WHAT TO DO –
1) In the article on the world's smallest 3D map, how many of the maps could fit on one grain of salt?
2) In the article on the world's smallest 3D map, repeat the passage starting with "3D rendered image" and going on through "Credit: Advanced Materials.".
3) Pick up the article on the world's smallest 3D map after its last sentence and write the next part.

SUPPLIED PASSAGE –
***

The world's smallest 3D map

Write: Uttam [2011-05-20]

The world's smallest 3D map

3D rendered image showing a heated nanoscale silicon tip, borrowed from atomic force microscopy that is chiselling away material from a substrate to create a nanoscale 3D map of the world.
Image Credit: Advanced Materials.

IBM scientists have created a 3D map of the earth so small that 1,000 of them could fit on one grain of salt. The scientists accomplished this through a new, breakthrough technique that uses a tiny, silicon tip with a sharp apex - 100,000 times smaller than a sharpened pencil - to create patterns and structures as small as 15 nanometers at greatly reduced cost and complexity. This patterning technique opens new prospects for developing nanosized objects in fields such as electronics, future chip technology, medicine, life sciences, and optoelectronics.
To demonstrate the technique's unique capability, the team created several 3D and 2D patterns, using different materials for each one as reported in the scientific journals Science and Advanced Materials:
* A 25-nanometer-high 3D replica of the Matterhorn, a famous Alpine mountain that soars 4,478 m (14,692 ft) high, was created in molecular glass, representing a scale of 1:5 billion.

***

RECORDS SUPPLIED –
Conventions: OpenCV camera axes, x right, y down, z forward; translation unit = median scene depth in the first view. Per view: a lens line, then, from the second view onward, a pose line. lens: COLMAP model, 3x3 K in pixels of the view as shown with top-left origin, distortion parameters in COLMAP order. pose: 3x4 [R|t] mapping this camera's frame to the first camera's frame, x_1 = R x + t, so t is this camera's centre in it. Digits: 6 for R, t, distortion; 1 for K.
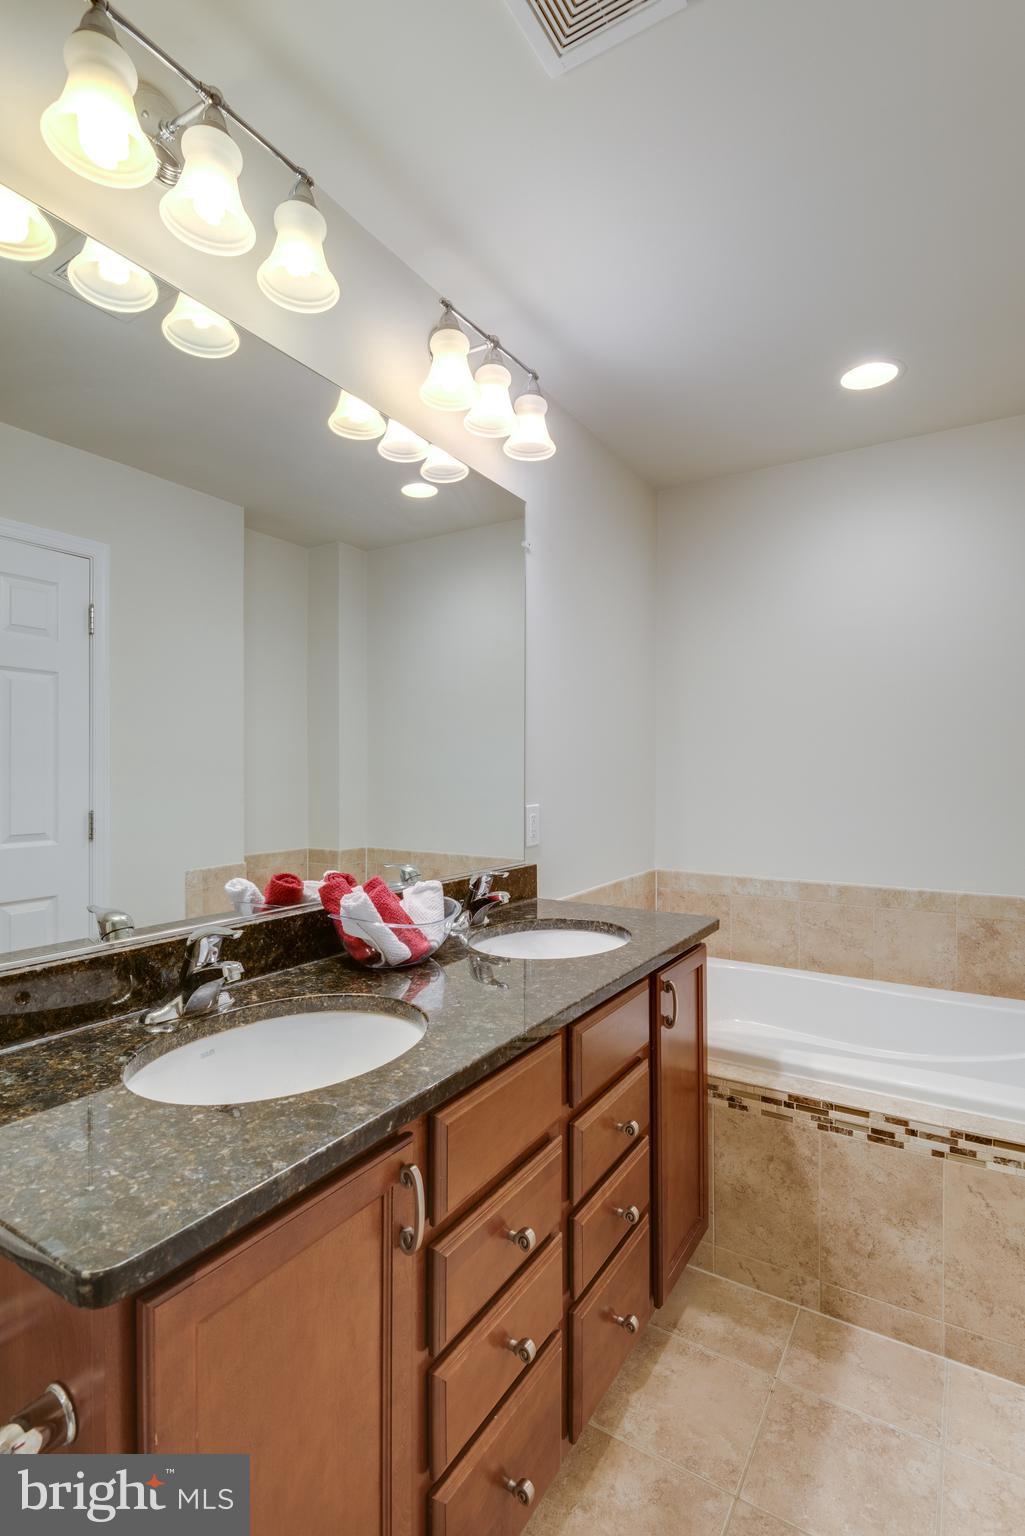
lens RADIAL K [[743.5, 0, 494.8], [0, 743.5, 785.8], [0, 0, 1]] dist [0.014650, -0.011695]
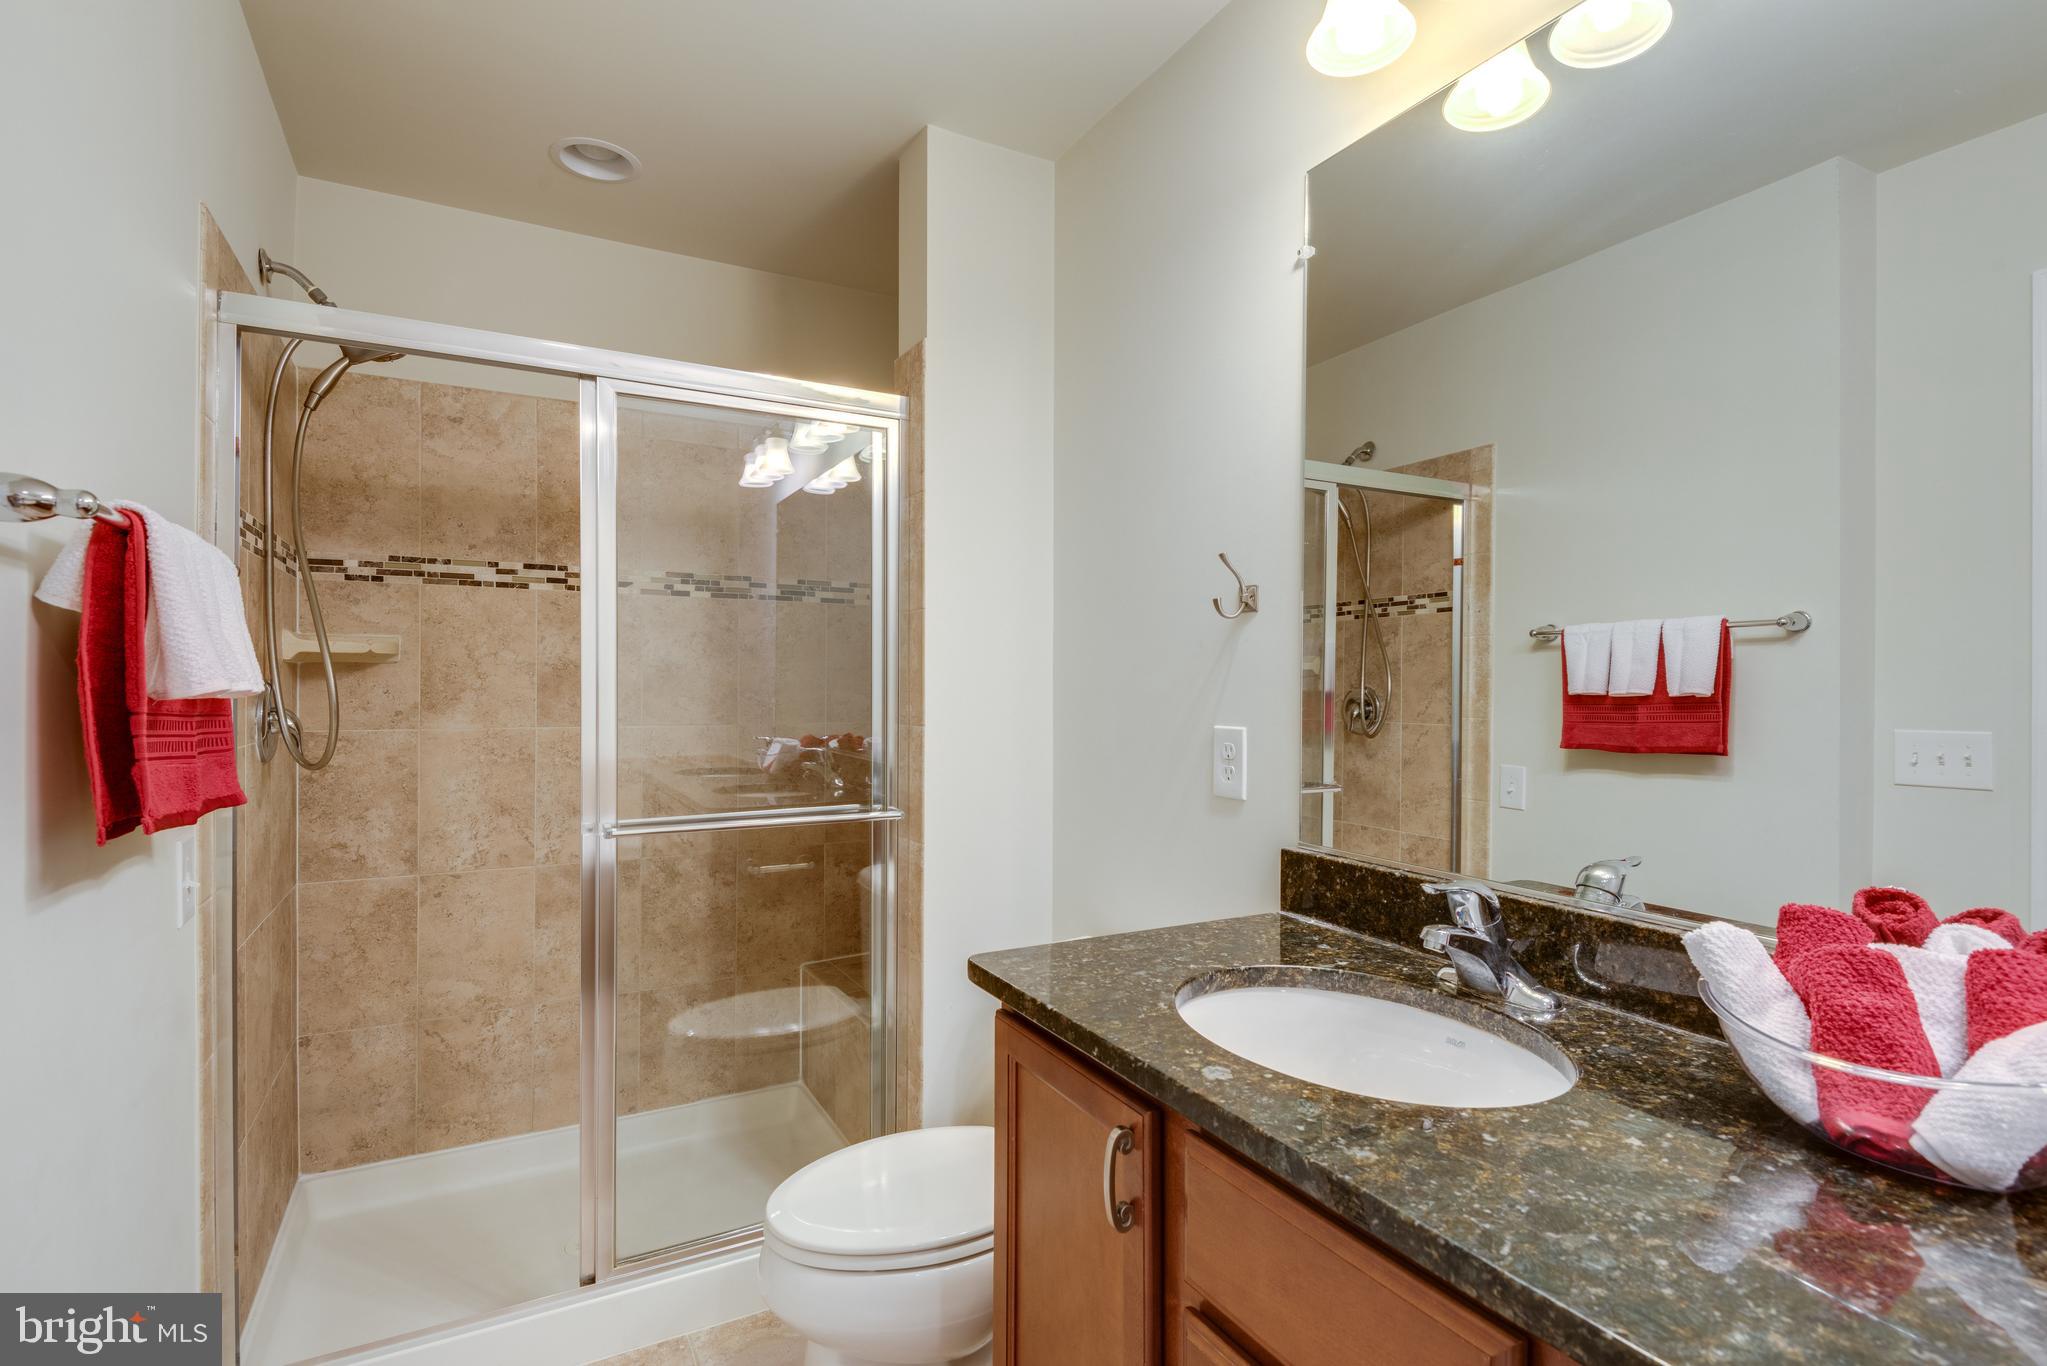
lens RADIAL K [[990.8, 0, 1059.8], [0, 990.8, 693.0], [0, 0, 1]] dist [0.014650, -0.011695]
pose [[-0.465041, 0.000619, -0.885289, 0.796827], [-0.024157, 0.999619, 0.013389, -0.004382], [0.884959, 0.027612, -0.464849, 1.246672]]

***

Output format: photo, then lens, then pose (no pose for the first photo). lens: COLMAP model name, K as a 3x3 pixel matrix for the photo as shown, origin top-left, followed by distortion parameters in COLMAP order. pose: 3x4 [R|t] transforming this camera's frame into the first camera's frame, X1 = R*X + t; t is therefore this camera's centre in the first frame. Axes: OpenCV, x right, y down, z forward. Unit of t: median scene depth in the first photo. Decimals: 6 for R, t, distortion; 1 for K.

***

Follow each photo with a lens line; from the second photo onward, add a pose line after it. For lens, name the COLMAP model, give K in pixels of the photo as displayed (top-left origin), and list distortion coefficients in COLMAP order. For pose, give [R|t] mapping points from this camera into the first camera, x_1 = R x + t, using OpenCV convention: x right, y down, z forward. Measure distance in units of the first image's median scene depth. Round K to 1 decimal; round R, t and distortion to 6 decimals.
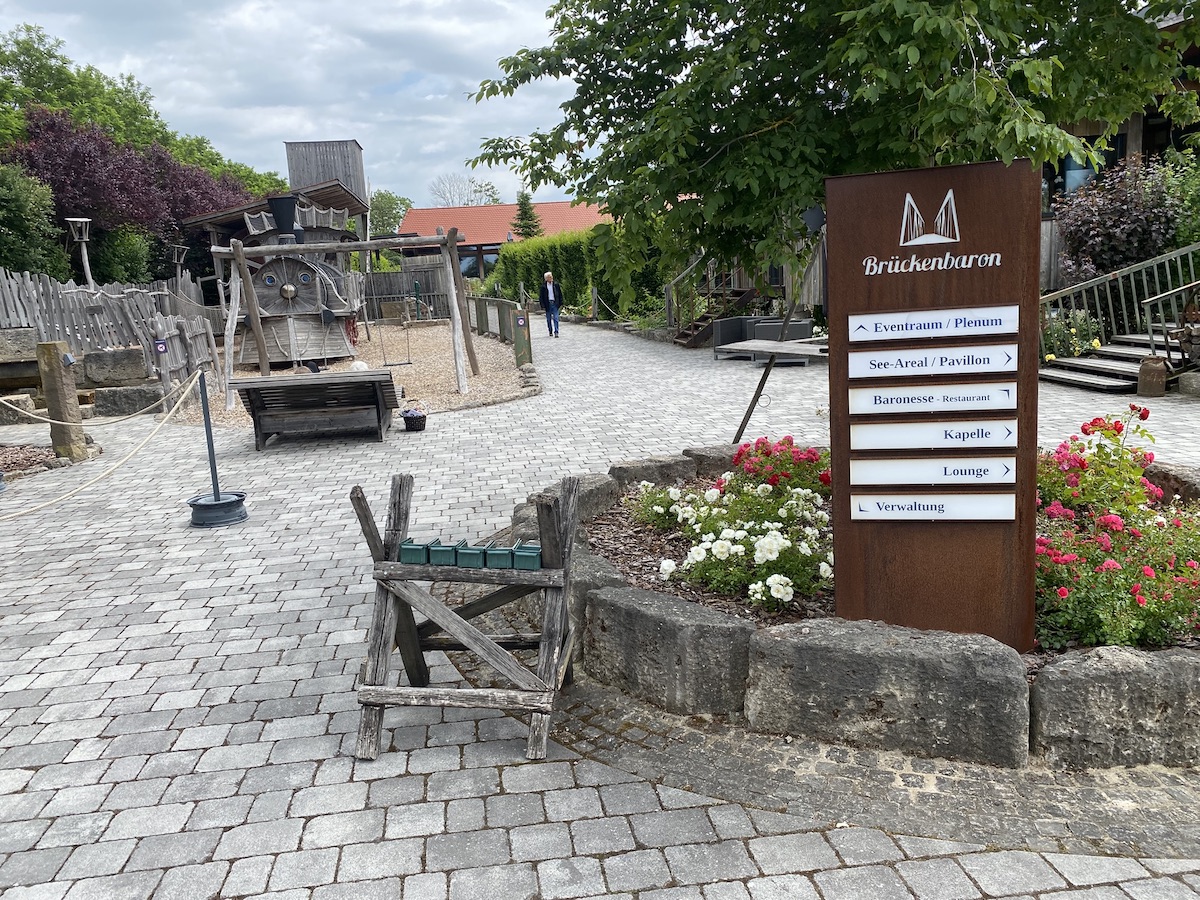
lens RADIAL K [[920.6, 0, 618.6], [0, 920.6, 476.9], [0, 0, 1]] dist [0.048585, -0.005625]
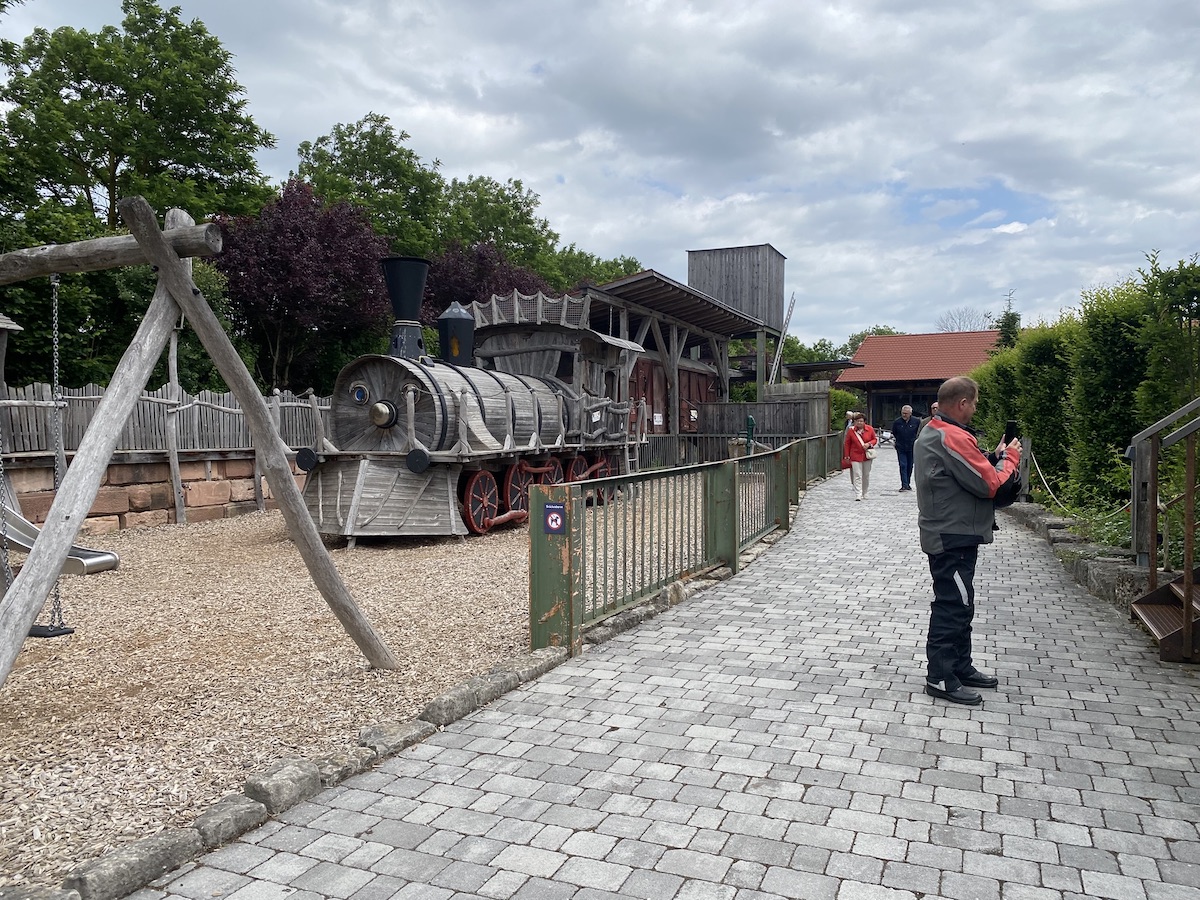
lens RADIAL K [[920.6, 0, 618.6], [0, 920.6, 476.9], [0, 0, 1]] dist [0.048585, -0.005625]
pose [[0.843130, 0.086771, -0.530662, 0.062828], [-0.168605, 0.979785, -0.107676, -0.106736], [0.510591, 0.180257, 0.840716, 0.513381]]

***

LIST OF ANSWERS –
1) 1,000 of them.

2)
3D rendered image showing a heated nanoscale silicon tip, borrowed from atomic force microscopy that is chiselling away material from a substrate to create a nanoscale 3D map of the world.
Image Credit: Advanced Materials.

3)
* Complete 3D map of the world measuring only 22 by 11 micrometers was "written" on a polymer. At this size, 1,000 world maps could fit on a grain of salt. In the relief, one thousand meters of altitude correspond to roughly eight nanometers (nm). It is composed of 500,000 pixels, each measuring 20 nm2, and was created in only 2 minutes and 23 seconds.
* 2D nano-sized IBM logo was etched 400-nm-deep into silicon, demonstrating the viability of the technique for typical nanofabrication applications.
* 2D high-resolution 15-nm dense line patterning.